Harvard no longer has a sound ideological foundation for the education it offers. Its old ideal, the liberal education, seems lost in administrative quibbles. Widener, the laboratories and museums are valuable tools, but even more valuable is the question of their use. Surely wisdom has more function than filling libraries.

The world-view of science is concealed from the average student because of the demand for trained professionals and researchers. In the departments themselves, research is rewarded at the expense of teaching.

The humanities bog down in criticism, history, and scholarly research which are not appropriate tools for education, however useful they are in scholarship. The responsibility for education falls not only upon scholars who have other obligations and are not suitably trained.

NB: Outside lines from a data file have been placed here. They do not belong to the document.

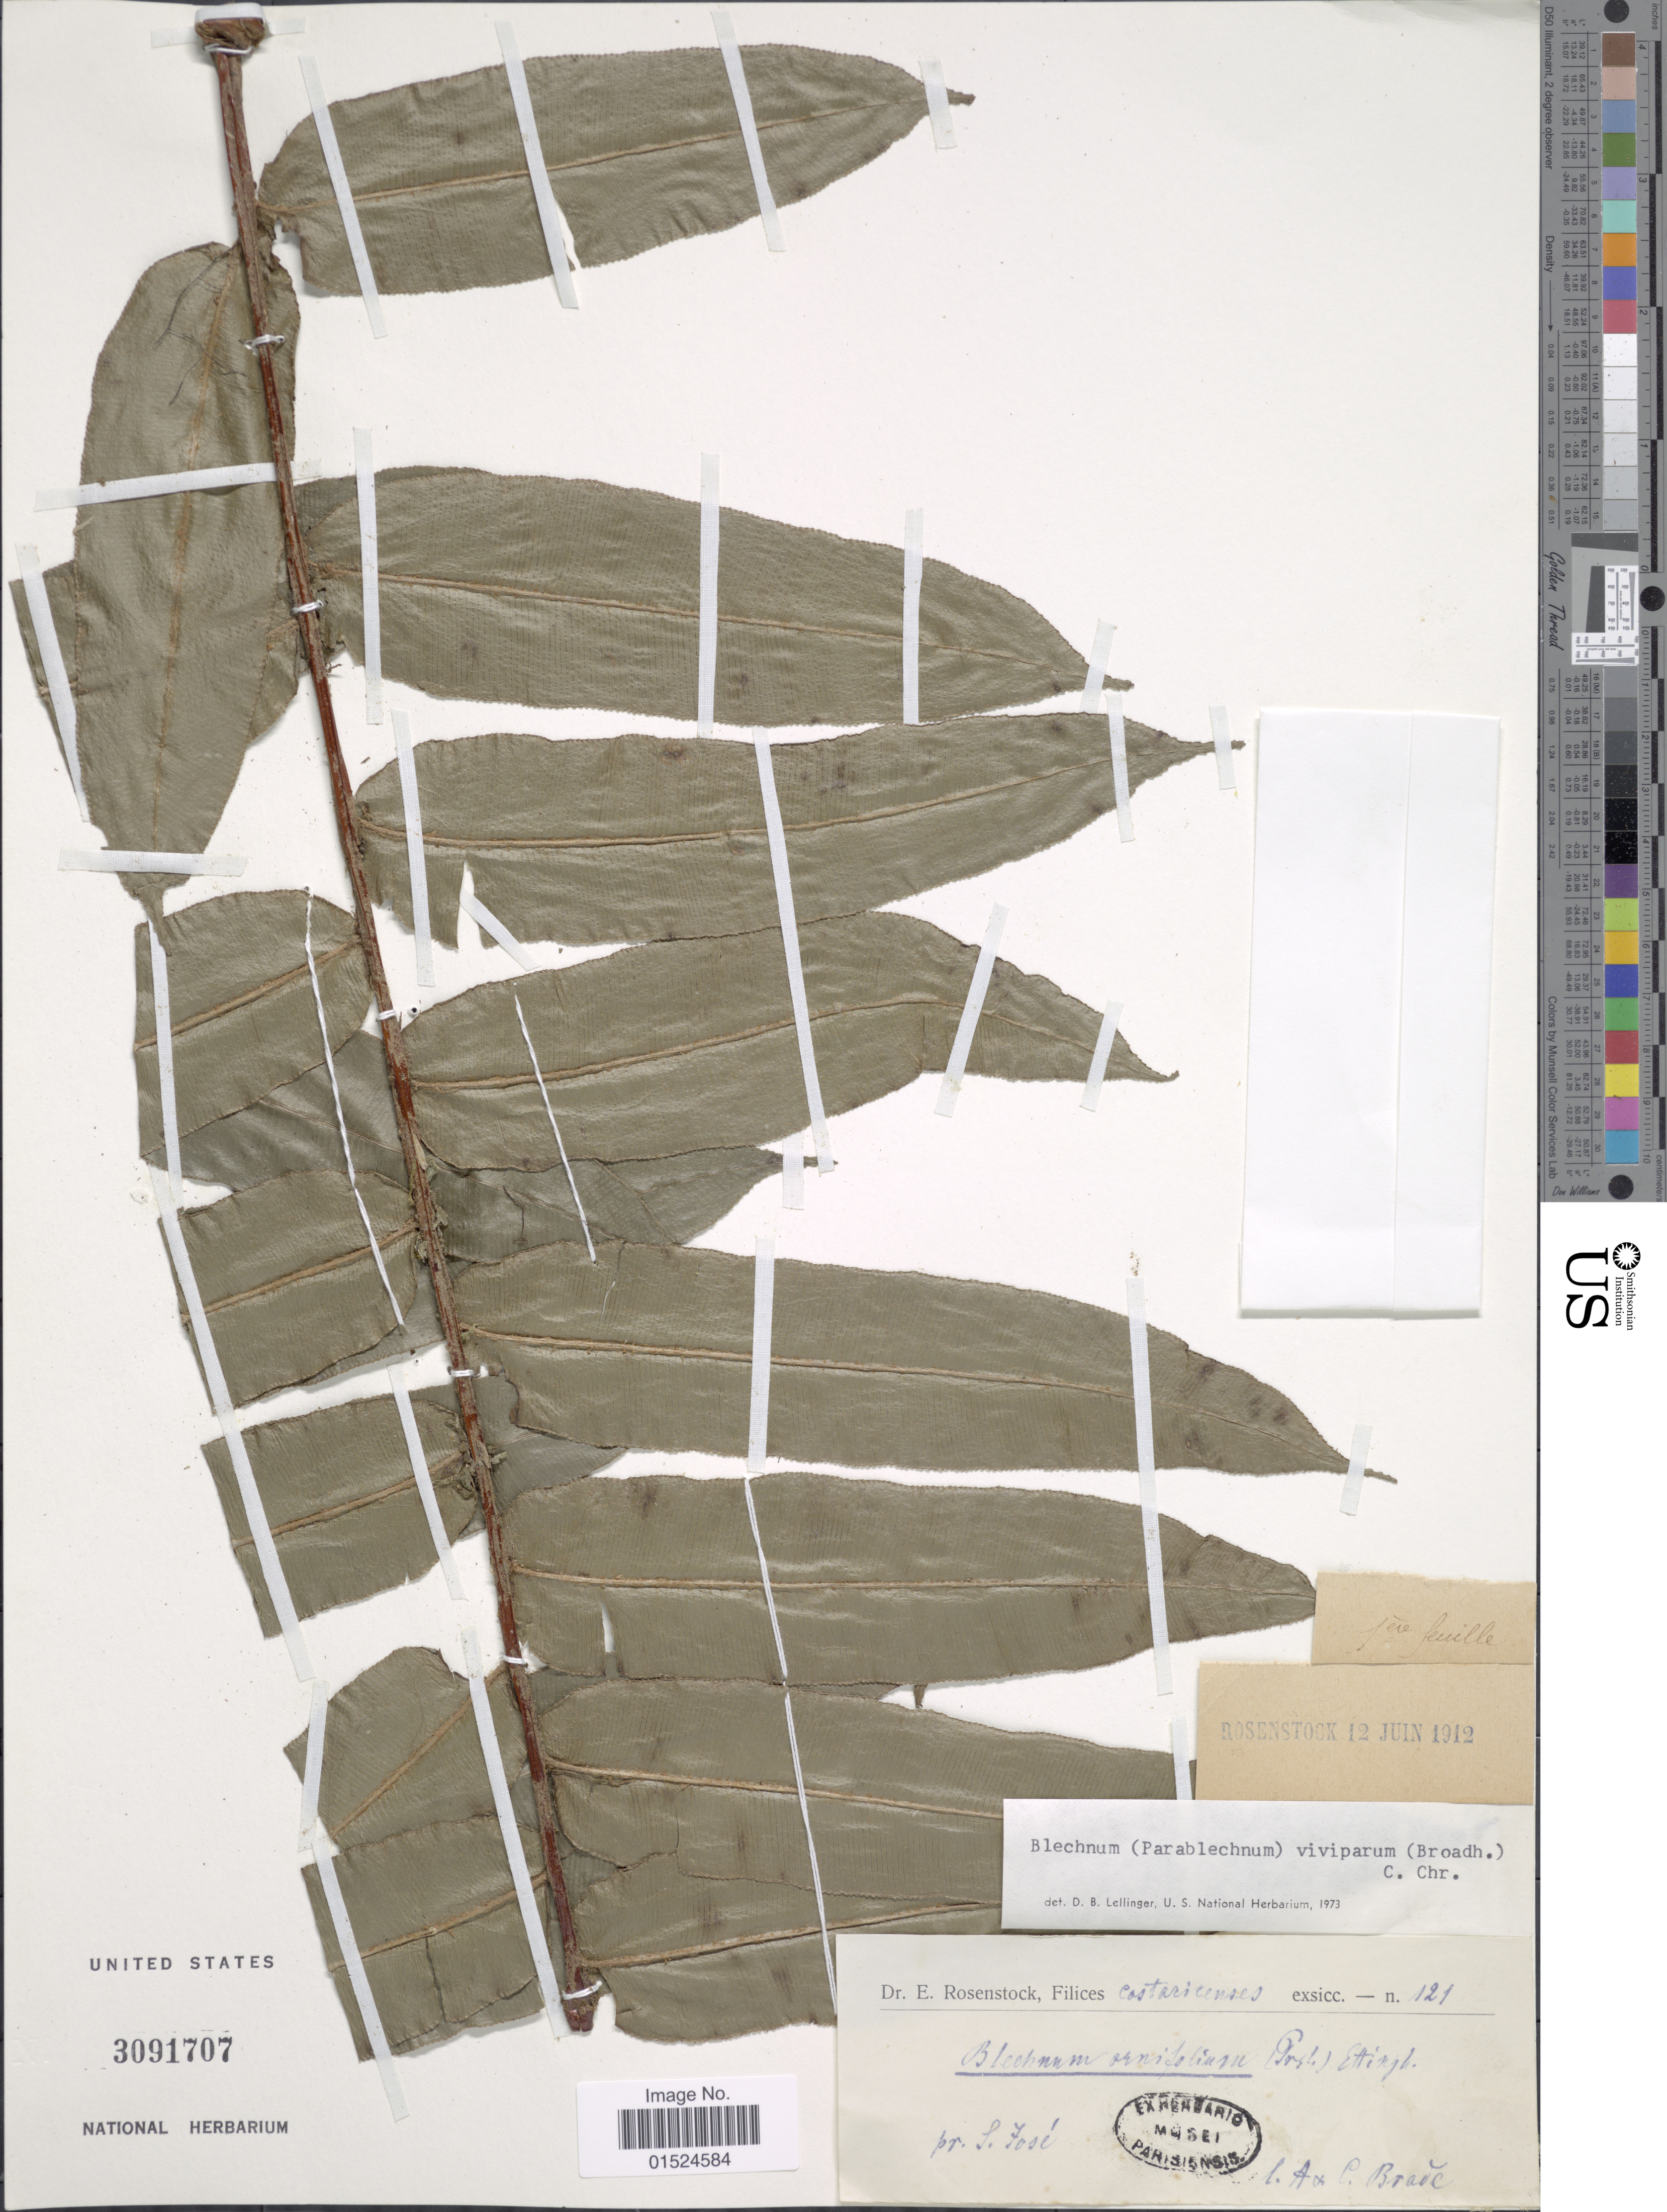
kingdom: Plantae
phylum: Tracheophyta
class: Polypodiopsida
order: Polypodiales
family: Blechnaceae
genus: Blechnum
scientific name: Blechnum viviparum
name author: (Broadh.) C. Chr.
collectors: L. Brade & C. Brade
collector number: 121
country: Costa Rica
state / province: San José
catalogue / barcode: US 3091707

The social sciences get lost in the analytic paradigms and sterile historicisms that abstract themselves above the level of ordinary responsibility in social issues. There are more important questions than techniques of manipulation, nor are quotations from Marx a major form of understanding.

Concentrations, instead of serving as tools to focus a student are treated as binding molds that a student must fit in growing. In this case the simplest reform is best. Just leave more loopholes in the requirements for concentration. The new independent studies program, although it asks the right questions, is too complicated and asks them at the wrong time.

The responsibility for learning devolves on the student anyway. No amount of requirements, however foolish, can force learning. It is also silly that freshmen have more freedom than seniors. Senior year is the right time for free study and should perhaps be dedicated to the question of "What have I learned?" or given how things run now, "What should I have learned?" Freshmen should study mathematics, Greek, music and drawing.

In reexamining its goals, the University must recognize its prime responsibility in education. The best means of doing this is to develop a faculty whose prime interest is teaching. This involves some personal renewal on the part of everyone on the faculty. Responsibility only sits on the shoulders of individuals. Committees slouch.

Frogs can live only in the world they expect. What am I to expect? Our worlds seems to have a lot of dead flies. Shall we starve?